Task requirements: Return, without anything added, the lines from the one containing "Breast MRI, one" through the end of the entries below, exactly as written.

Input material:
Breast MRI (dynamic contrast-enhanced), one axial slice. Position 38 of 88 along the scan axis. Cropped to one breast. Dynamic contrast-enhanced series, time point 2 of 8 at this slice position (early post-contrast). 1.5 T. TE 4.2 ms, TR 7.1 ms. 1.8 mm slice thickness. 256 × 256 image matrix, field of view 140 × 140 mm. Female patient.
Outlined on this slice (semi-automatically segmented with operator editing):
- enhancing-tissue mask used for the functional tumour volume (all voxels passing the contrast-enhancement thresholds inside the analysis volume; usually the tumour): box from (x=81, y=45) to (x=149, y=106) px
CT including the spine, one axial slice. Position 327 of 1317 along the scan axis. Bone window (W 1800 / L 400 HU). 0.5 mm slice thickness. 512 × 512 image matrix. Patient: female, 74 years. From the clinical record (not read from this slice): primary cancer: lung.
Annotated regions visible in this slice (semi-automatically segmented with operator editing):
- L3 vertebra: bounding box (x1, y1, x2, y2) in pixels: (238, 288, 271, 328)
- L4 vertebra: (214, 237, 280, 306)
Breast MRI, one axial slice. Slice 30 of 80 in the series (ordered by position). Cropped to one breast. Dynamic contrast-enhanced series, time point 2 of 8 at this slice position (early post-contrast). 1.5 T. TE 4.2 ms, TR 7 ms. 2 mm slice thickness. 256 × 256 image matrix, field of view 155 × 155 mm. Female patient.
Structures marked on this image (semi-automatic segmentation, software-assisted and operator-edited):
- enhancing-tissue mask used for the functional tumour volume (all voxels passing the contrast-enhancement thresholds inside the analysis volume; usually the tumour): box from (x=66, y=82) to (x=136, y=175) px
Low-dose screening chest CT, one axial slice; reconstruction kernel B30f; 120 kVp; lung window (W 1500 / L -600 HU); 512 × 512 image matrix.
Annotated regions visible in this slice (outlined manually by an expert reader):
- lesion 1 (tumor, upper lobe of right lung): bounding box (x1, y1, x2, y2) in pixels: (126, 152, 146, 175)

Answer space:
Breast MRI, one axial slice. Slice 30 of 80 in the series (ordered by position). Cropped to one breast. Dynamic contrast-enhanced series, time point 2 of 8 at this slice position (early post-contrast). 1.5 T. TE 4.2 ms, TR 7 ms. 2 mm slice thickness. 256 × 256 image matrix, field of view 155 × 155 mm. Female patient.
Structures marked on this image (semi-automatic segmentation, software-assisted and operator-edited):
- enhancing-tissue mask used for the functional tumour volume (all voxels passing the contrast-enhancement thresholds inside the analysis volume; usually the tumour): box from (x=66, y=82) to (x=136, y=175) px
Low-dose screening chest CT, one axial slice; reconstruction kernel B30f; 120 kVp; lung window (W 1500 / L -600 HU); 512 × 512 image matrix.
Annotated regions visible in this slice (outlined manually by an expert reader):
- lesion 1 (tumor, upper lobe of right lung): bounding box (x1, y1, x2, y2) in pixels: (126, 152, 146, 175)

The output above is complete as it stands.